What this task involves:
Search the entries for the word "round" and return every line where it is found.
===== Dataset records
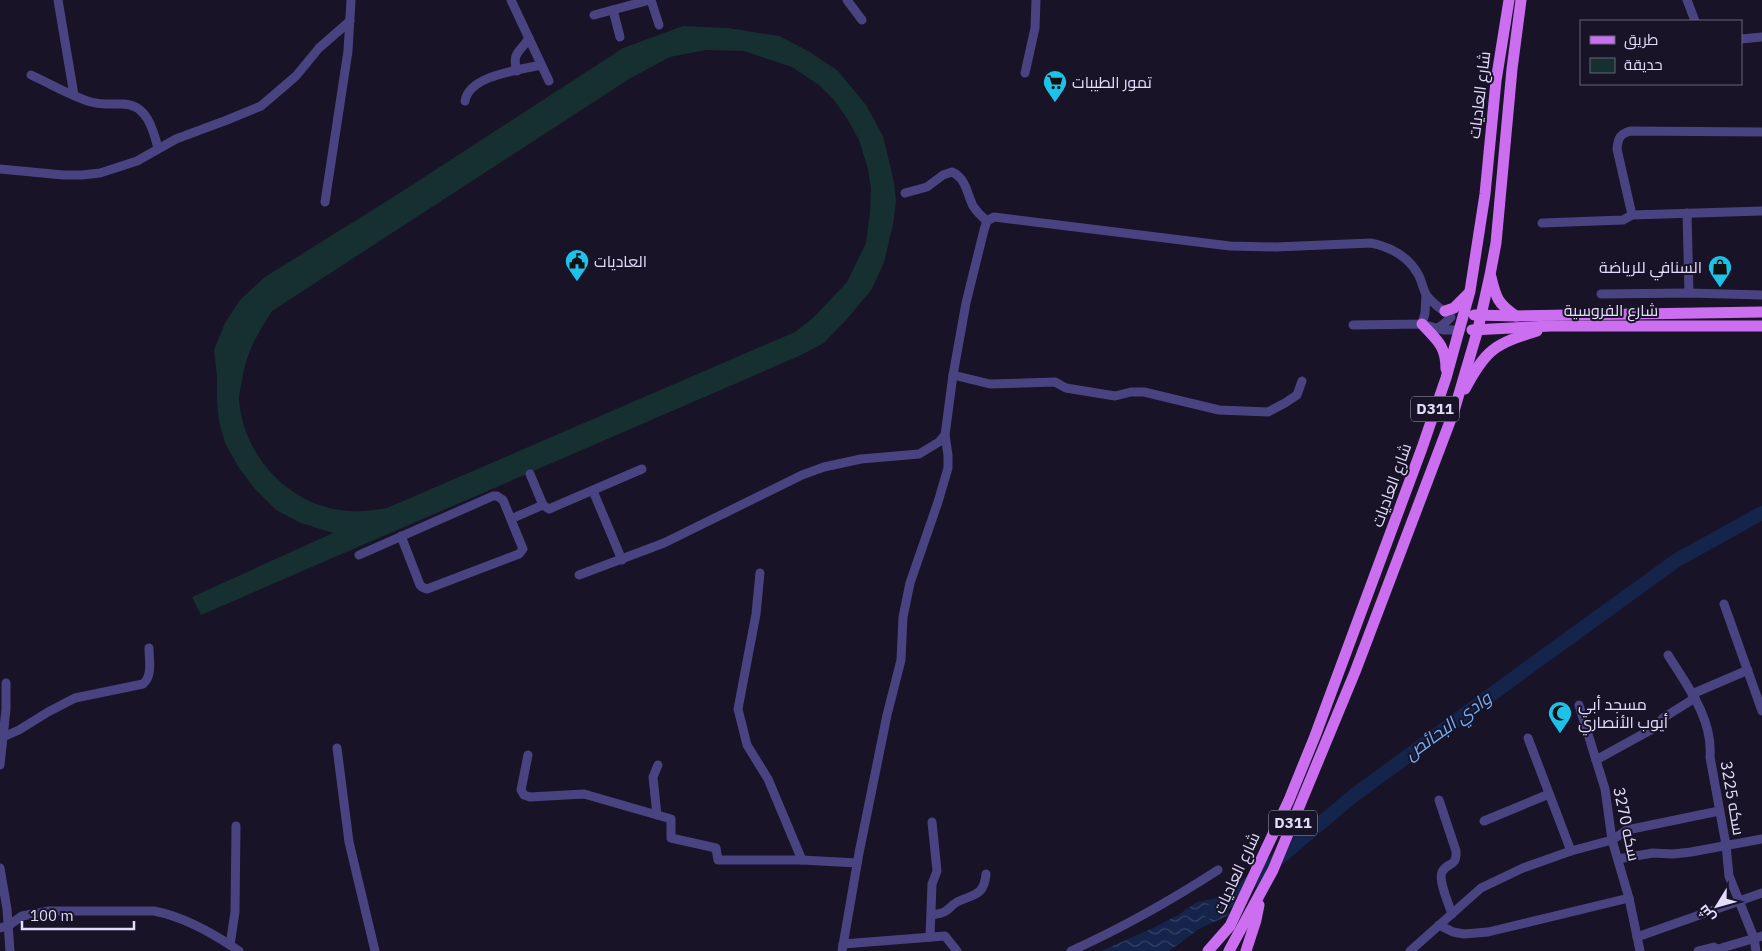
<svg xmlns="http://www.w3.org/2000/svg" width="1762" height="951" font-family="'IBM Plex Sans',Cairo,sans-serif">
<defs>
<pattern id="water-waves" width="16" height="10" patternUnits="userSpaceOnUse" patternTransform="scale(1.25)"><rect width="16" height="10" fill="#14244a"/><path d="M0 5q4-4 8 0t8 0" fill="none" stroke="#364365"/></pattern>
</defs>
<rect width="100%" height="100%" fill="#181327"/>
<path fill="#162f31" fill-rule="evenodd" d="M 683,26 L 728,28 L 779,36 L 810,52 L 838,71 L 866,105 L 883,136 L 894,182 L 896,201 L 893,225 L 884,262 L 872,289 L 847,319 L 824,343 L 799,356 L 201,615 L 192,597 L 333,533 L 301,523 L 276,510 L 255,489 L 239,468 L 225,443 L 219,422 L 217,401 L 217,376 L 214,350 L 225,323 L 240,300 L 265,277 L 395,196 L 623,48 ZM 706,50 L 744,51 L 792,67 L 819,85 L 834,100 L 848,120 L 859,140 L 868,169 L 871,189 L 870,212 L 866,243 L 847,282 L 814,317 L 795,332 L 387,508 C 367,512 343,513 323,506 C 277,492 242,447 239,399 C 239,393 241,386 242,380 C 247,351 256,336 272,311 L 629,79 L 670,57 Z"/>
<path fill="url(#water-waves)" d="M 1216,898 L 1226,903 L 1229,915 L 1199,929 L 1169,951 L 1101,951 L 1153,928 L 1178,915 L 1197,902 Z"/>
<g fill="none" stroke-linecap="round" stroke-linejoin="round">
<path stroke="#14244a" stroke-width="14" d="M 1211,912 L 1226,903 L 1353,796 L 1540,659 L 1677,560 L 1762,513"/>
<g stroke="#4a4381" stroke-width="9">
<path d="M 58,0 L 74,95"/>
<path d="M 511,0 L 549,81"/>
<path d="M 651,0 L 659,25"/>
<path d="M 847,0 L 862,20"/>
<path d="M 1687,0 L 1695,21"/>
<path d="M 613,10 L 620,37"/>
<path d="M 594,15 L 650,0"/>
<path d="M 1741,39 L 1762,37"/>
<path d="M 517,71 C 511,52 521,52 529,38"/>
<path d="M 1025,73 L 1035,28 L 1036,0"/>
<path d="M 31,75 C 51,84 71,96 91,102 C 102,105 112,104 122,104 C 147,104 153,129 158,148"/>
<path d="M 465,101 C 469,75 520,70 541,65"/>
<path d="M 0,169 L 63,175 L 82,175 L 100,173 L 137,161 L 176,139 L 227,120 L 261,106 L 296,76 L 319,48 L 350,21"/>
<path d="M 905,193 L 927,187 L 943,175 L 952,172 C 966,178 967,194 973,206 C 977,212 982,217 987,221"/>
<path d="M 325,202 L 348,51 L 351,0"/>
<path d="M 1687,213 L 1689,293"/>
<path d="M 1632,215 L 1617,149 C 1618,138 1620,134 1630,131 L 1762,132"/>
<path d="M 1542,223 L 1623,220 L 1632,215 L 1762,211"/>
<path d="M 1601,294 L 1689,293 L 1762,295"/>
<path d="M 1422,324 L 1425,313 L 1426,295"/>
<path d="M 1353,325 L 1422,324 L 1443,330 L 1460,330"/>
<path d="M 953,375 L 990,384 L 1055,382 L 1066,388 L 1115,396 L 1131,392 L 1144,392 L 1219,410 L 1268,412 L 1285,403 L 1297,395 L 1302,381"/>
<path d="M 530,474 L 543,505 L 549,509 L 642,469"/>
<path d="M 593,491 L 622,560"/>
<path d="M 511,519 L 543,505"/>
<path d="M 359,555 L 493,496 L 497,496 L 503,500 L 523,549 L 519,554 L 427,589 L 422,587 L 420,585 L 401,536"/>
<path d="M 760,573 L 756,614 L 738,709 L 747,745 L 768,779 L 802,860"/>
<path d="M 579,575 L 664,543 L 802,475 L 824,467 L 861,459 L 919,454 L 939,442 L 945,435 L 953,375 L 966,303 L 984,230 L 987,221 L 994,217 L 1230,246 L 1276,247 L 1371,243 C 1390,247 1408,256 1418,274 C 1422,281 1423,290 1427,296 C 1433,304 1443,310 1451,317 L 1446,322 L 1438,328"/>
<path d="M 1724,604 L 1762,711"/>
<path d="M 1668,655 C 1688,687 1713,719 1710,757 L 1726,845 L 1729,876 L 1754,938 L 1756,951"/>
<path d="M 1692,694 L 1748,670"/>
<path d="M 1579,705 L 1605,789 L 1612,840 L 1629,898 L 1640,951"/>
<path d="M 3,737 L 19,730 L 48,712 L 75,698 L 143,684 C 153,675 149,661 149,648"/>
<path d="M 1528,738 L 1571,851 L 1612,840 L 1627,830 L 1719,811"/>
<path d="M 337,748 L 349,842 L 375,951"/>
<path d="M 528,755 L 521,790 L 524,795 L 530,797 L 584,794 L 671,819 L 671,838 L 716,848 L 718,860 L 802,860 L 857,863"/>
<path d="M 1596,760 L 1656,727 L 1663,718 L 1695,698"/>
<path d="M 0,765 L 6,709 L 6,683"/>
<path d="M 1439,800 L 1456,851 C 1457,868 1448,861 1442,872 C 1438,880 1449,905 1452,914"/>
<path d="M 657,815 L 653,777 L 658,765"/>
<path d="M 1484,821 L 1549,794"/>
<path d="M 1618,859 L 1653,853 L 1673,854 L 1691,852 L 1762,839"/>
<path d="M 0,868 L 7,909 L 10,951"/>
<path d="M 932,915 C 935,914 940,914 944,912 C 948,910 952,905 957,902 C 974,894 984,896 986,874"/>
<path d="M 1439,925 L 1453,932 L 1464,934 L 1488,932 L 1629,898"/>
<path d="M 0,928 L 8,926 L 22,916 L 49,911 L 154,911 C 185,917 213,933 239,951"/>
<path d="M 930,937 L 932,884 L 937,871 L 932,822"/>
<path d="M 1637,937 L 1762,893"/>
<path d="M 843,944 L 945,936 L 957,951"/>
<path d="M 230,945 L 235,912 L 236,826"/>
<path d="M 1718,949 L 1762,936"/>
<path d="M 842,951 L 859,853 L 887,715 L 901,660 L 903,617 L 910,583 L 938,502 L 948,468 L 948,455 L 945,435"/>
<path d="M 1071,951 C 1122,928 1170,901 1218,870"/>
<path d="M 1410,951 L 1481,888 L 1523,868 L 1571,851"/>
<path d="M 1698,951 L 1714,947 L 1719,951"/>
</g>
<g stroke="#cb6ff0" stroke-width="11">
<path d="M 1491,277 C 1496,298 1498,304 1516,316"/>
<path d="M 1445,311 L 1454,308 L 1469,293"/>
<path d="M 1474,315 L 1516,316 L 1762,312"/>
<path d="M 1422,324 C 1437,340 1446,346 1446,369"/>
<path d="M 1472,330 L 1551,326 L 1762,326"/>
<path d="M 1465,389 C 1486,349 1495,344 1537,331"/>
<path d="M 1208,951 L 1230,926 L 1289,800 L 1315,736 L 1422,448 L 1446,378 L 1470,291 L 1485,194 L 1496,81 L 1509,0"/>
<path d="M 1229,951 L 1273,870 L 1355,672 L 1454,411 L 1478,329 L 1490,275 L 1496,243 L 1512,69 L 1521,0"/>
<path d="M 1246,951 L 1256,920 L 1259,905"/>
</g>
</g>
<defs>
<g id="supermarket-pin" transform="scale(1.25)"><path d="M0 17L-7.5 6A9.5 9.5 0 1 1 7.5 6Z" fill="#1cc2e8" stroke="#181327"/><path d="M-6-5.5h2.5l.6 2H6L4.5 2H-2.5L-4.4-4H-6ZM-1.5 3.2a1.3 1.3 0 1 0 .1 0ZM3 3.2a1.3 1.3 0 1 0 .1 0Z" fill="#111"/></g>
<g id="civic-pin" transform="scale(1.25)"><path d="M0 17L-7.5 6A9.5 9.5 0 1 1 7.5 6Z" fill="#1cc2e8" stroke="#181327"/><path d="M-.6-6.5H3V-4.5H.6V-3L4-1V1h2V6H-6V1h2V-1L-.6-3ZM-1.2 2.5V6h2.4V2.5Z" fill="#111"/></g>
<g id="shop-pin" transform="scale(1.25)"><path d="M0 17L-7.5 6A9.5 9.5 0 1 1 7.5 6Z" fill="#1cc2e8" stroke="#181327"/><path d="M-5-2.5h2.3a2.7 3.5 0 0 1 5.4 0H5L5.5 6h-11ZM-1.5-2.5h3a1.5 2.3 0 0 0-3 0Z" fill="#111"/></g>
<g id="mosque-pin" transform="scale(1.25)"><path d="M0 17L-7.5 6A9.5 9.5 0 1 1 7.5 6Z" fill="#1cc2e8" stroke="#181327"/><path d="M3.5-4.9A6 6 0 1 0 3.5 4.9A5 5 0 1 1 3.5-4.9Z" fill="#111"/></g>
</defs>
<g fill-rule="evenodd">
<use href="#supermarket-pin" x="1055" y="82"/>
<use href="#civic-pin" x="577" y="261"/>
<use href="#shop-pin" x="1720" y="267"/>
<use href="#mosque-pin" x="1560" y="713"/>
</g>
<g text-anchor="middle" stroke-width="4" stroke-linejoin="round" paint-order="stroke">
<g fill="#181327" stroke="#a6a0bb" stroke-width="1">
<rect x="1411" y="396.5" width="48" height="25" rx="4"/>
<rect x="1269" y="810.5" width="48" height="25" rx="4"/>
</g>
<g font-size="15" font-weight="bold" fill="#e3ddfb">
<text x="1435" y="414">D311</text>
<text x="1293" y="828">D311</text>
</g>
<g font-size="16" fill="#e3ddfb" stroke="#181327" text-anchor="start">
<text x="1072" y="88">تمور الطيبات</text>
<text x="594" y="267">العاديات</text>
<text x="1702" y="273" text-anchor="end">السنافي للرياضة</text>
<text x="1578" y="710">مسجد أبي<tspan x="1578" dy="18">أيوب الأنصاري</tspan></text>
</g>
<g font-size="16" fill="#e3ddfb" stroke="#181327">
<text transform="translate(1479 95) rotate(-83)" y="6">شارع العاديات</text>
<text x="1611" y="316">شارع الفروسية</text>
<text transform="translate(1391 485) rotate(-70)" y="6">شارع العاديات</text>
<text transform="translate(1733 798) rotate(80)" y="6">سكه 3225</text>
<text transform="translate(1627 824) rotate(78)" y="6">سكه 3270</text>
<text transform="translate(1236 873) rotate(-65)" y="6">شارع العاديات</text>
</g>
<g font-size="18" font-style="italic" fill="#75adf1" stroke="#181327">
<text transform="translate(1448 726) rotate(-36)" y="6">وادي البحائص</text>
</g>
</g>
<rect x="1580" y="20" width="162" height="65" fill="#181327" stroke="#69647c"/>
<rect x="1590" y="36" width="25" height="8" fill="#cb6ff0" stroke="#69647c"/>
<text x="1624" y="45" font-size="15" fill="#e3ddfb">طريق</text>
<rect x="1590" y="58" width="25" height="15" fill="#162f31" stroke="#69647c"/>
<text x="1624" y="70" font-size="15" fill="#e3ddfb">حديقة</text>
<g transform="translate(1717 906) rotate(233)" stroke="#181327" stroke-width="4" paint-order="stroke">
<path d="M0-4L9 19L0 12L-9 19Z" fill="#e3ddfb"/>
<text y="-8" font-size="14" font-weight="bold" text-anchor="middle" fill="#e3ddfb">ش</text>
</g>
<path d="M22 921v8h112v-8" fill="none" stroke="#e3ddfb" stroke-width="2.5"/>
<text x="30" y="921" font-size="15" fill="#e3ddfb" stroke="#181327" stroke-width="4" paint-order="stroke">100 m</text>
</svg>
==========
Exercise output:
<g fill="none" stroke-linecap="round" stroke-linejoin="round">
<g text-anchor="middle" stroke-width="4" stroke-linejoin="round" paint-order="stroke">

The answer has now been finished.